PROBLEM STATEMENT -> Leave the pictures out and return every line below exactly.

PROVIDED INFORMATION ->
-*-*-
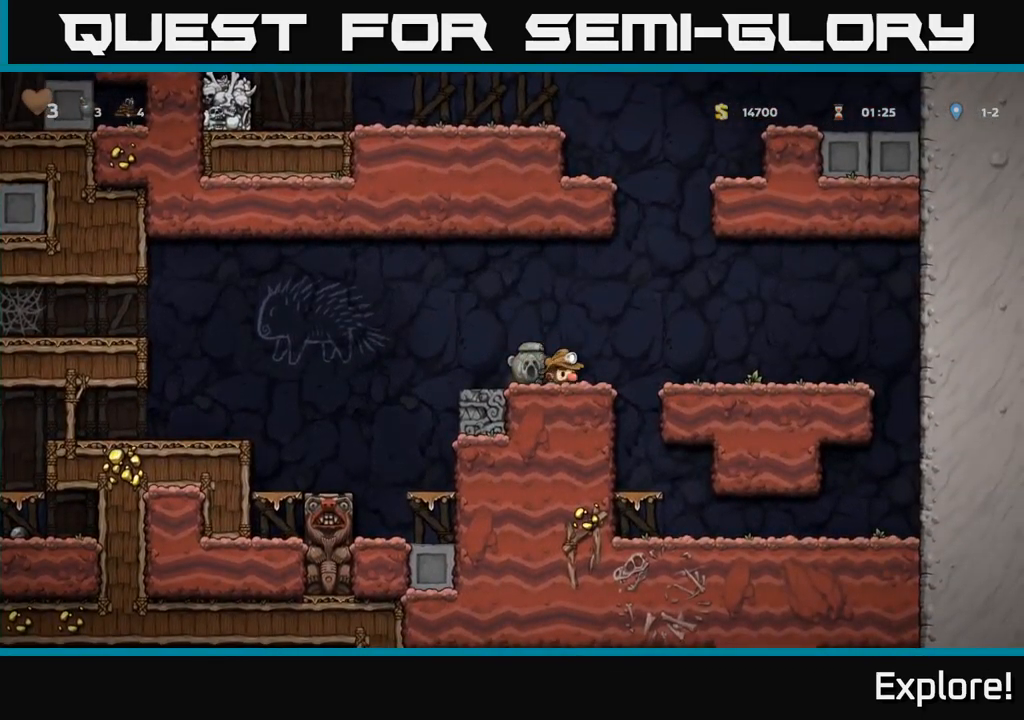
{"buttons": ["A", "DPAD_LEFT"], "right_stick": "center", "events": [[17, "X", "down"], [150, "X", "up"], [167, "DPAD_DOWN", "up"], [284, "DPAD_LEFT", "down"], [467, "A", "down"]]}
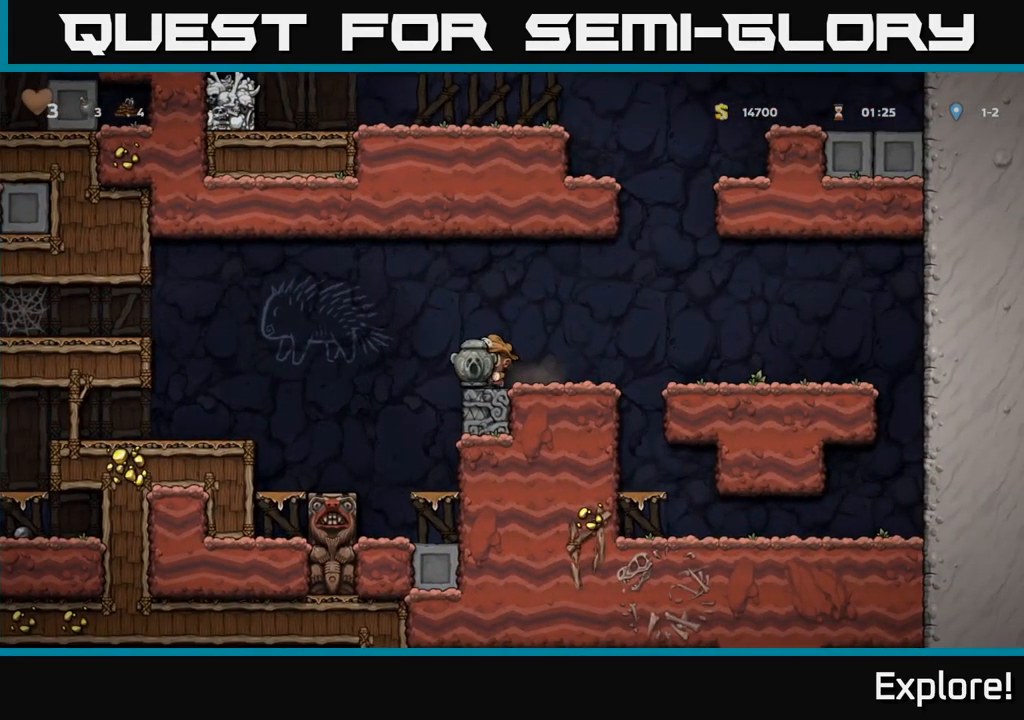
{"buttons": ["DPAD_LEFT"], "right_stick": "center", "events": [[134, "A", "up"]]}
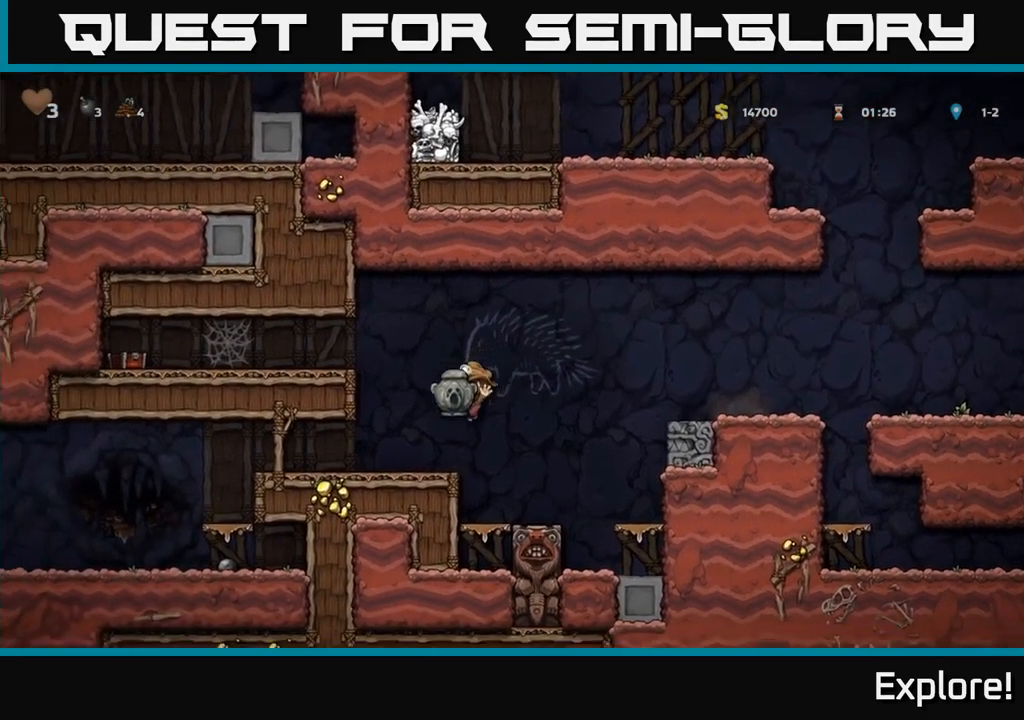
{"buttons": ["DPAD_LEFT"], "right_stick": "center", "events": []}
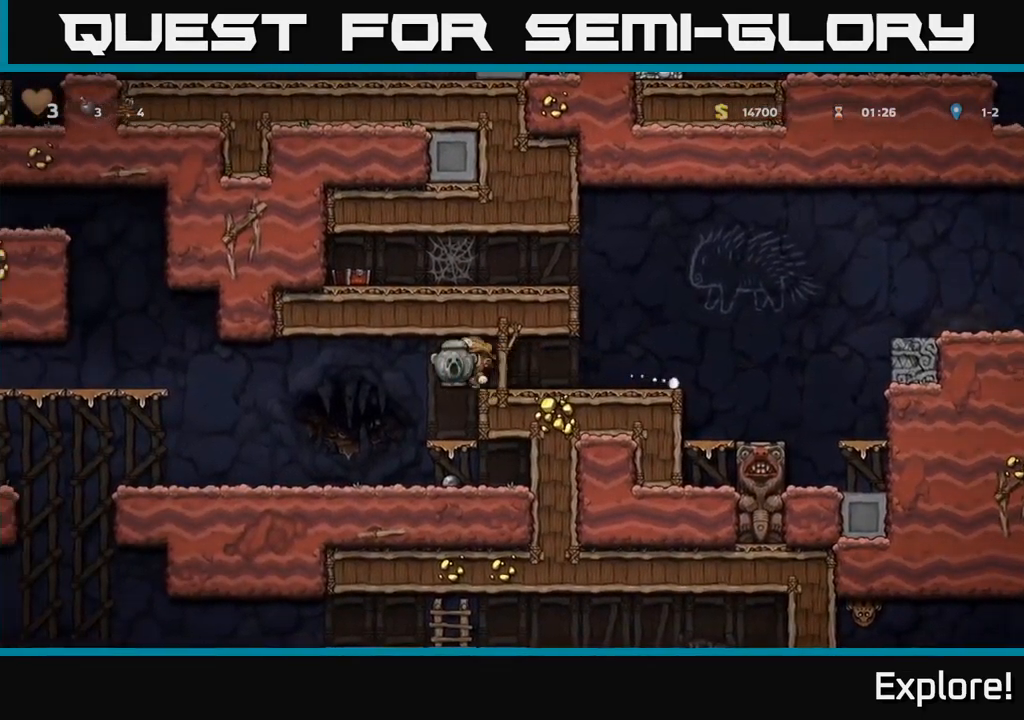
{"buttons": ["DPAD_LEFT"], "right_stick": "center", "events": []}
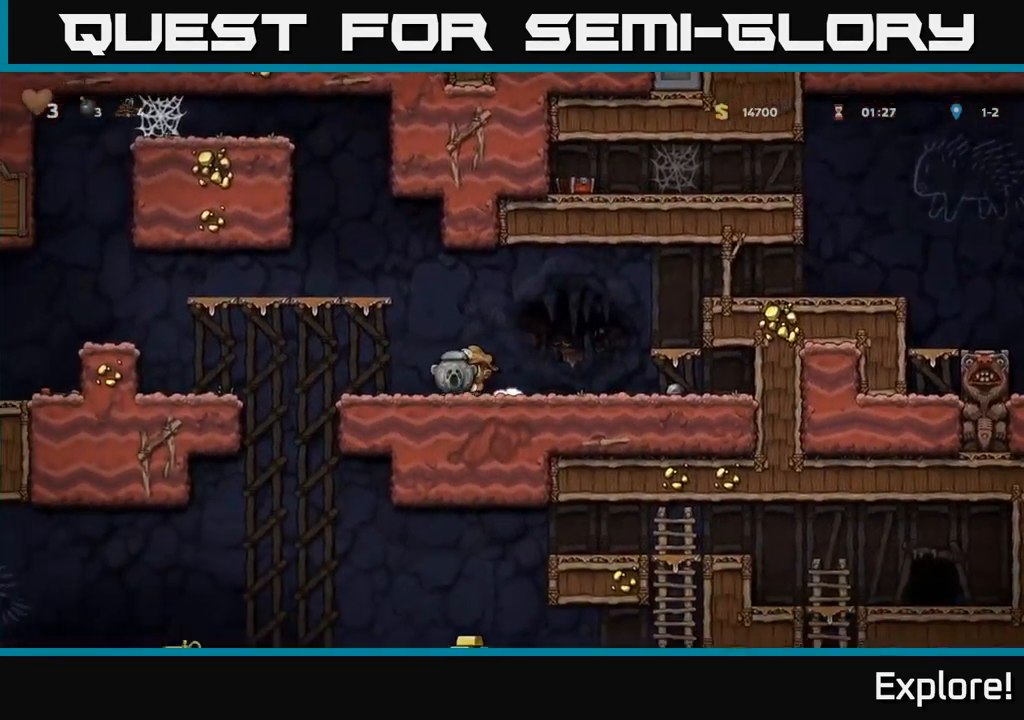
{"buttons": ["DPAD_LEFT"], "right_stick": "center", "events": [[200, "A", "down"], [434, "A", "up"]]}
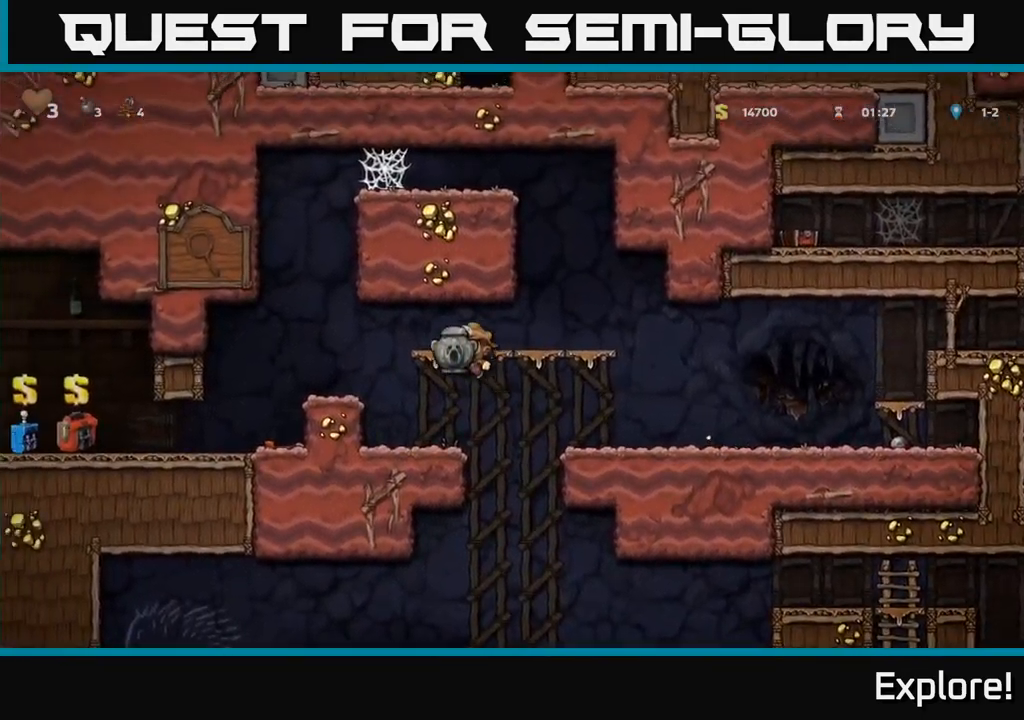
{"buttons": ["DPAD_LEFT"], "right_stick": "center", "events": [[250, "A", "down"], [400, "A", "up"]]}
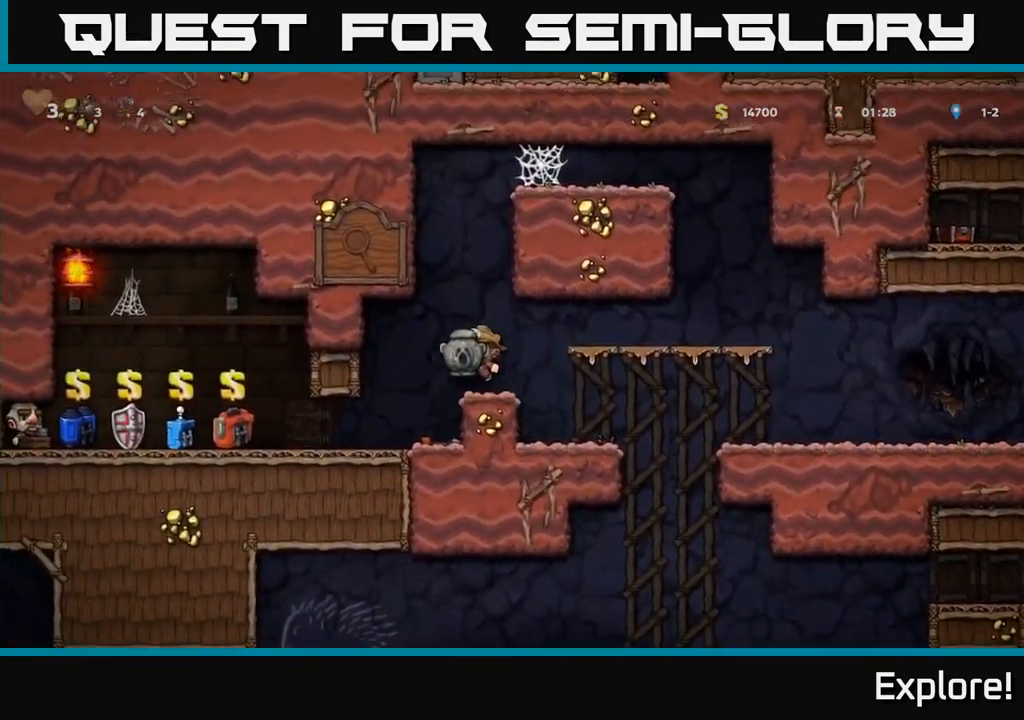
{"buttons": [], "right_stick": "center", "events": [[167, "DPAD_LEFT", "up"]]}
-*-*-
ANSWER SPACE ->
{"buttons": ["A", "DPAD_LEFT"], "right_stick": "center", "events": [[17, "X", "down"], [150, "X", "up"], [167, "DPAD_DOWN", "up"], [284, "DPAD_LEFT", "down"], [467, "A", "down"]]}
{"buttons": ["DPAD_LEFT"], "right_stick": "center", "events": [[134, "A", "up"]]}
{"buttons": ["DPAD_LEFT"], "right_stick": "center", "events": []}
{"buttons": ["DPAD_LEFT"], "right_stick": "center", "events": []}
{"buttons": ["DPAD_LEFT"], "right_stick": "center", "events": [[200, "A", "down"], [434, "A", "up"]]}
{"buttons": ["DPAD_LEFT"], "right_stick": "center", "events": [[250, "A", "down"], [400, "A", "up"]]}
{"buttons": [], "right_stick": "center", "events": [[167, "DPAD_LEFT", "up"]]}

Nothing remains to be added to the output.